Abstract
The efforts by the international genome sequencing projects have resulted in huge and exponentially growing databases of public DNA and protein sequence information. The complete genome sequence of many organisms has already been published, and even the human genome passed the phase of sequencing as of writing.
However, a detailed analysis of these genomes, genes, and gene products is necessary in order to reach a better understanding of their function in the cells of the organism. The major part of the analysis requires experimental biology and biochemistry, however, much information can be obtained by sequence analysis using computational methods.

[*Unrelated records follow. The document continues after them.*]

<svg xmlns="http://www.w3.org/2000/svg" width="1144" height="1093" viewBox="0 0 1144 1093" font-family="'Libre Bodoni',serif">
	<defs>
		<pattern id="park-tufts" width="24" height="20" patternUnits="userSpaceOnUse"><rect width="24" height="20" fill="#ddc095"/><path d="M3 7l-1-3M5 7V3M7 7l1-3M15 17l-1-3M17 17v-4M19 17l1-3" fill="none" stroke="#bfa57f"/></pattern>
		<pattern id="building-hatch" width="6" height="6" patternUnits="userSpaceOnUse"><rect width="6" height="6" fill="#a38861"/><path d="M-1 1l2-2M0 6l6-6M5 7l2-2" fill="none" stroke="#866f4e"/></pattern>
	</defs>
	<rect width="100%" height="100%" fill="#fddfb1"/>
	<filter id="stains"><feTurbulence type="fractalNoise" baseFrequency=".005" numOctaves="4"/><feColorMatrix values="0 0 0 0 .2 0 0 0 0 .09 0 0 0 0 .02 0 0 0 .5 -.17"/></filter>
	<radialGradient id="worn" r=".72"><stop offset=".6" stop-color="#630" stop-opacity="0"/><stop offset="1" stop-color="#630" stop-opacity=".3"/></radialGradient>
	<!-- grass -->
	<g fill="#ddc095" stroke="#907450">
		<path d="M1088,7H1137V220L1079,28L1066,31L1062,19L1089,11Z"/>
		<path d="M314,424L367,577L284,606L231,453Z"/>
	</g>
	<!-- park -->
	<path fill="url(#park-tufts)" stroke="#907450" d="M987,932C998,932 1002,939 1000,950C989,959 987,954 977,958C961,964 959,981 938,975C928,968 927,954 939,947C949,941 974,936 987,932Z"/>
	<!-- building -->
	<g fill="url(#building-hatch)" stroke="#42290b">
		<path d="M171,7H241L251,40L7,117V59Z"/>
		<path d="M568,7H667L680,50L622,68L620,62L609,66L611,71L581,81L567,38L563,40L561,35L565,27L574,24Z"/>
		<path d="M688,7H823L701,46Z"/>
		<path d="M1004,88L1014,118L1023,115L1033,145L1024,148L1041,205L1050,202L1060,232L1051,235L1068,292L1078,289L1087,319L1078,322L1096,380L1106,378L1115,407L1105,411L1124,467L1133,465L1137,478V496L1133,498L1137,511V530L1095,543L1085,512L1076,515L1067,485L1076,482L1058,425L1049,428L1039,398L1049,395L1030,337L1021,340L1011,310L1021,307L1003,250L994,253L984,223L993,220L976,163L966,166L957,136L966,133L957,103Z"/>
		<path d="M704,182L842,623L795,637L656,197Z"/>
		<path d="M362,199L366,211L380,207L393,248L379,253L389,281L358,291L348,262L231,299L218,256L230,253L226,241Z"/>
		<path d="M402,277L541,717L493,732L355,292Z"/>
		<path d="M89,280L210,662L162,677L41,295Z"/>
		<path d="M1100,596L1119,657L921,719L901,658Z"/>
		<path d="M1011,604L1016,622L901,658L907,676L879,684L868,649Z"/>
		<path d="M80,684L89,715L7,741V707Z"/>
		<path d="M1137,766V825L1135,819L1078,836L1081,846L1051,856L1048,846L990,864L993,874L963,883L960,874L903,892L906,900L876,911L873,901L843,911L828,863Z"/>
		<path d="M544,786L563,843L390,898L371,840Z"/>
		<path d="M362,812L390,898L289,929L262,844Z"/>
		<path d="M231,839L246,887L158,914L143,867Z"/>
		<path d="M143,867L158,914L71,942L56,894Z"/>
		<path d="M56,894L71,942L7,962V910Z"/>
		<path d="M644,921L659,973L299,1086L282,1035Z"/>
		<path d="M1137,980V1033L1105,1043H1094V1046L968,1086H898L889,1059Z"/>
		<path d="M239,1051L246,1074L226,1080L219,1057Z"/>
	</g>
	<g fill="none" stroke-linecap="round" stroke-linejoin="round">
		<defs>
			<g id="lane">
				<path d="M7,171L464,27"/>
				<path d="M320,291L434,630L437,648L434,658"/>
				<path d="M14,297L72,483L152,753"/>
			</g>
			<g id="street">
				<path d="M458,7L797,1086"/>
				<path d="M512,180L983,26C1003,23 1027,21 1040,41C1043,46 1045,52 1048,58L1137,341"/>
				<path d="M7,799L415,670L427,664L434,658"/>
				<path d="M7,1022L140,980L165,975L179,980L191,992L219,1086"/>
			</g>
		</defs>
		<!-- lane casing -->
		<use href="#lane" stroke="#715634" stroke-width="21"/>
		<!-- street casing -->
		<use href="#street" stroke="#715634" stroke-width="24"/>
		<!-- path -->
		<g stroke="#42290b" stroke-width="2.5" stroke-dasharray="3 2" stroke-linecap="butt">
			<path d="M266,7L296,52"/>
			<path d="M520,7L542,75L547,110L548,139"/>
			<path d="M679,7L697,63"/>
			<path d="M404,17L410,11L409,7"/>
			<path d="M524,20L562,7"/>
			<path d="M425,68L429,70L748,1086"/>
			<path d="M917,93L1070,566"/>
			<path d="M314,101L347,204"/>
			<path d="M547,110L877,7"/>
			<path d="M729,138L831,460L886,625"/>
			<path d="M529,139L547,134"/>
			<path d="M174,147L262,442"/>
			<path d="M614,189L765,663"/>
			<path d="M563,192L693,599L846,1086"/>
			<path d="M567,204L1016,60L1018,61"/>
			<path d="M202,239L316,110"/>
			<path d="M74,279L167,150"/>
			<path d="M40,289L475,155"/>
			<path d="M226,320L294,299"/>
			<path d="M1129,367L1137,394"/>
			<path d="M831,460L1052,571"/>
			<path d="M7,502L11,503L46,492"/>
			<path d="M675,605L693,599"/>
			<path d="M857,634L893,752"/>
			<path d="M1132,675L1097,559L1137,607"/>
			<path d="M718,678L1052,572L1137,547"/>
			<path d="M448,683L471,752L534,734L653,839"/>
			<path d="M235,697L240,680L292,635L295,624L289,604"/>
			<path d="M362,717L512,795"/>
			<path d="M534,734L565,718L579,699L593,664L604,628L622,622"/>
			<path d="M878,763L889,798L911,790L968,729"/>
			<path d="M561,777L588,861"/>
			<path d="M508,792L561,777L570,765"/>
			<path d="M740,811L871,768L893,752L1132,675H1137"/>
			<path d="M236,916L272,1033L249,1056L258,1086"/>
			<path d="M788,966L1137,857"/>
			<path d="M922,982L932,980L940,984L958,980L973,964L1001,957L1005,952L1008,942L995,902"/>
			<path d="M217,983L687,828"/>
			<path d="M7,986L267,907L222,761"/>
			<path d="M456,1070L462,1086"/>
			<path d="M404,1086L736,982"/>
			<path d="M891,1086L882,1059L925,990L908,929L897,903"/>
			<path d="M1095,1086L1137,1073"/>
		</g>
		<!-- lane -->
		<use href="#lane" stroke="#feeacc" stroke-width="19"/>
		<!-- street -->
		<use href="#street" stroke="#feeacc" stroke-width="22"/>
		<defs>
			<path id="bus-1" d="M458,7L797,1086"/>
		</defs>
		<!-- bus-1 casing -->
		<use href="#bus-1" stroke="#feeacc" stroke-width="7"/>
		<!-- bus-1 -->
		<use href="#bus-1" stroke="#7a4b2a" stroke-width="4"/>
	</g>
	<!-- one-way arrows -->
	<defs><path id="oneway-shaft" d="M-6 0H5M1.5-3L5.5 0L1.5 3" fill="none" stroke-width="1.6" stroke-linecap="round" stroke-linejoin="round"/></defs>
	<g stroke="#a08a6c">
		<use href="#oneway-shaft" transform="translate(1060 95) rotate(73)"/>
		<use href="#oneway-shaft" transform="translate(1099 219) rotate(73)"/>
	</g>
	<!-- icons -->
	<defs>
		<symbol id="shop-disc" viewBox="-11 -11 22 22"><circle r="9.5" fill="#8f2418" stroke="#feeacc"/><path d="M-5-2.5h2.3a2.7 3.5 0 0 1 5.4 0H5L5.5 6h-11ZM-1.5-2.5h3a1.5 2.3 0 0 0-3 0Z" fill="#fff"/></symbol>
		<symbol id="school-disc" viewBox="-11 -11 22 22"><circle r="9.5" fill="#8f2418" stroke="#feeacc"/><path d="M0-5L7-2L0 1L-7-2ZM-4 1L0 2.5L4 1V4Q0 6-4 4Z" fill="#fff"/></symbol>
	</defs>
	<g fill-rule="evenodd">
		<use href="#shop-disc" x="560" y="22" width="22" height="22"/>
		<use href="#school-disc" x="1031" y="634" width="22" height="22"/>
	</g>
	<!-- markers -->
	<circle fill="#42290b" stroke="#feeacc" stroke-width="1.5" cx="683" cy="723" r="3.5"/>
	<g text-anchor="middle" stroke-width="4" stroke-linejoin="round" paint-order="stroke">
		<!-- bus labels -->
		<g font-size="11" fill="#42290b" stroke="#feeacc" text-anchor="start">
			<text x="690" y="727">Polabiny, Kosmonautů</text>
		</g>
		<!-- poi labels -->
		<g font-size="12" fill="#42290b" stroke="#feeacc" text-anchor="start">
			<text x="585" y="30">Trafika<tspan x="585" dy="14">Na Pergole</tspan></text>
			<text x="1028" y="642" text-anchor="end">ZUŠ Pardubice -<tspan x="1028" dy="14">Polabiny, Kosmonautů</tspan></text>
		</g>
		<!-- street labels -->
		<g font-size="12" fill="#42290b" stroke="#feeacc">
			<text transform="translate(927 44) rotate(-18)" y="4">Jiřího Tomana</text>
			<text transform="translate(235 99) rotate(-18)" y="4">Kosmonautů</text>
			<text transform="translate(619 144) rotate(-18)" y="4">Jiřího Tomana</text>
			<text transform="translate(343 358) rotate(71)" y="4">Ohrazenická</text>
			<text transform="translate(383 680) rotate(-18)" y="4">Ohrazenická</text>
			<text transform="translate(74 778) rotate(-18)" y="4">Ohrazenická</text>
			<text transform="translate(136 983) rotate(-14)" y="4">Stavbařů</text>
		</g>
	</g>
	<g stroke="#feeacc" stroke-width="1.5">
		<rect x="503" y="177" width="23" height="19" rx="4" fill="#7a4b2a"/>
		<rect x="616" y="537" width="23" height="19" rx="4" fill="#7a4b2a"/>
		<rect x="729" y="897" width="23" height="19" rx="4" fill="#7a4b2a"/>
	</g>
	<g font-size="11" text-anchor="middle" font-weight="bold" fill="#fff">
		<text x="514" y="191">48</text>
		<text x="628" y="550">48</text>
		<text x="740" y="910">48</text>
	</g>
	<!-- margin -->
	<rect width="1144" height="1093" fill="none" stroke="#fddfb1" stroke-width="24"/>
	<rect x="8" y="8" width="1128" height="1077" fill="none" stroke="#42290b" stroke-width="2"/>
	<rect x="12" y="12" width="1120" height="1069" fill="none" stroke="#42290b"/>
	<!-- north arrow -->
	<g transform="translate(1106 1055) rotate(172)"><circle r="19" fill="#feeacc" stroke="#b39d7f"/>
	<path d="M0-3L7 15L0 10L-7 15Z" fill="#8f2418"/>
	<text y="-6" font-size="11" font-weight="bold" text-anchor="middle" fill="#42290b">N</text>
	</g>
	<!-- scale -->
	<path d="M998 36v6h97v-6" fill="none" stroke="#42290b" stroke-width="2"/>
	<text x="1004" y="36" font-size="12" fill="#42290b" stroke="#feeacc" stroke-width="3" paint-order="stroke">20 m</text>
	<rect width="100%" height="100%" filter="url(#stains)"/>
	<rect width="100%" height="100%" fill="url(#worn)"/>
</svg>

Fundamental tasks in this analysis are the comparison of two sequences and the searching of databases of amino acid and nucleotide sequences for a similar sequence. This will often reveal valuable information about the possible structure and function of the protein. Several programs exist for performing such searches with varying sensitivity and speed. Accurate database searches may require large computational resources. As the databases are getting larger, longer time is required to search them. In addition, more sensitive tools are required in order to identify less obvious relationships between protein. The aim of this work was hence to develop novel algorithms for database searching with increased sensitivity and speed.
This work presents three new methods for performing both sensitive and rapid database searches. Two of the methods gain speed by taking advantage of 8-way parallel processing technology now available in common computers. By the use of some of these tools, a new family of proteins have also been identifi ed.